À la différence des autres océans, le fetch en océan Austral en limite sud de l’océan Indien est potentiellement « infini », il n’est limité par aucune terre ou continent.
Ces conditions permettent d’obtenir des hauteurs de vagues et périodes (intervalle entre deux crêtes) extrêmes qui pourront ensuite se propager dans les autres océans, par exemple poursuivre leurs courses à travers l’océan Pacifique.
Au-delà de la seule « hauteur » de vague extrême, la succession des systèmes dépressionnaires et la rapidité avec laquelle ils se déplacent peuvent conduire à une combinaison de plusieurs trains de houles de directions et de hauteurs différentes. À cela il faut ajouter la mer du vent, celle qui est générée localement par le vent. La dépression à 968 hPa, qui a cueilli les leaders du Vendée Globe, a généré des vents de plus de 40 nœuds. De tels vents soulèvent des vagues de 4 mètres en moins en 6 heures (Abaque de Brettschneider).
L’océan Austral est également un des rares endroits au monde où les houles générées peuvent se propager plus rapidement que les vents locaux qui sont pourtant forts.
Vitesse de propagation de la houle = 1.56 x Période
Par exemple : pour une houle de 18 secondes de période la vitesse de déplacement est de 28m/s ou de 55 nœuds environ.
Ces conditions de mer croisée extrêmes peuvent évidemment ralentir les routes et vont créer des contraintes/efforts importants sur le couple bateaux / marins. Elles sont encore difficiles à anticiper et modéliser.
La carte suivante décrit la hauteur caractéristique des vagues et ne reflète pas l’empilement qui peut se produire parfois sur un point quand plusieurs systèmes de vagues cohabitent sur une même zone.

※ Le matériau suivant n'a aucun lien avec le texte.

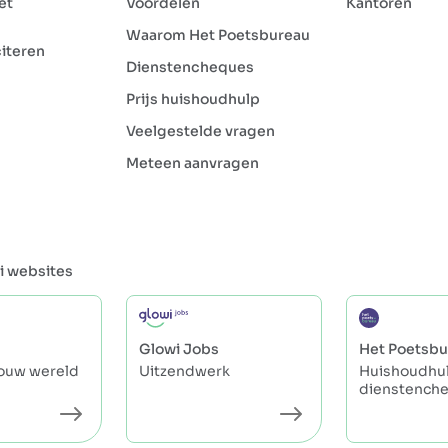
et
Voordelen
Kantoren
Waarom Het Poetsbureau
citeren
Dienstencheques
Prijs huishoudhulp
Veelgestelde vragen
Meteen aanvragen
i websites
Glowi Jobs
Het Poetsbu
jouw wereld
Uitzendwerk
Huishoudhul
dienstench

En se focalisant sur un point de grille, le spectre de houle associé entretient des énergies sur plus de 150°. L’exemple suivant d’un spectre directionnel d’un état de mer de l’océan Austral, avec plusieurs houles et mers du vent combinées permet d’appréhender plus justement la complexité du sud de l’océan Indien.
L’intensité de couleur indique l’énergie des vagues en fonction de leur direction (position autour du cercle) et fréquence (distance depuis le centre du cercle).

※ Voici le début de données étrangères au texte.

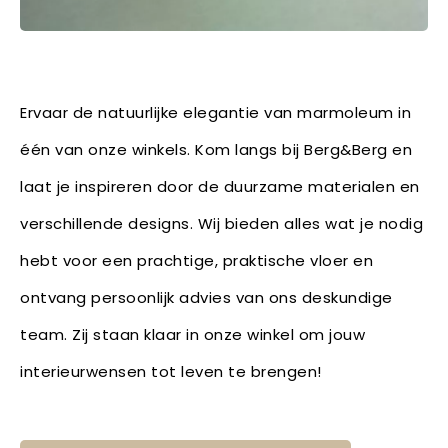
Ervaar de natuurlijke elegantie van marmoleum in
één van onze winkels. Kom langs bij Berg&Berg en
laat je inspireren door de duurzame materialen en
verschillende designs. Wij bieden alles wat je nodig
hebt voor een prachtige, praktische vloer en
ontvang persoonlijk advies van ons deskundige
team. Zij staan klaar in onze winkel om jouw
interieurwensen tot leven te brengen!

Il reste énormément à apprendre de cet océan Austral, à la fois sur la génération et propagation des vagues dans ces conditions uniques, mais également son rôle dans notre système climatique en tant que capteur/puits de carbone et chaleur. Un des freins aux avancées scientifiques dans ce domaine reste le manque d’observations in situ dans ces zones hostiles et isolées. Des projets de systèmes d’observations plus complets sont en cours, via des réseaux de bouées fixes et dérivantes. Dans ce cadre, les bateaux équipés de capteurs océanographiques comme ceux de Fabrice Amedeo (Newrest-Art et Fenêtres), Boris Herman (Seaexplorer – Yacht Club de Monaco) ou encore Alexia Barrier (TSE-4myplanet) vont collecter des données précieuses durant leur périple sur ces mers du Sud.
Autant d’éléments pour contribuer à enrichir les futurs travaux des cabinets d’architectes. À ce stade, la prise en compte de ces états de mer complexe reste très délicate et parcellaire. Elle participe à la définition de la solidité de la structure de façon globale, mais elle s’appuie aussi sur la sensibilité du marin qui va piloter. C’est un ensemble de compromis qui préside à la performance et à la définition d’un projet. Se projeter sur un Vendée Globe avec un bateau apte à s’affranchir de toutes les conditions reste aujourd’hui une alchimie très complexe.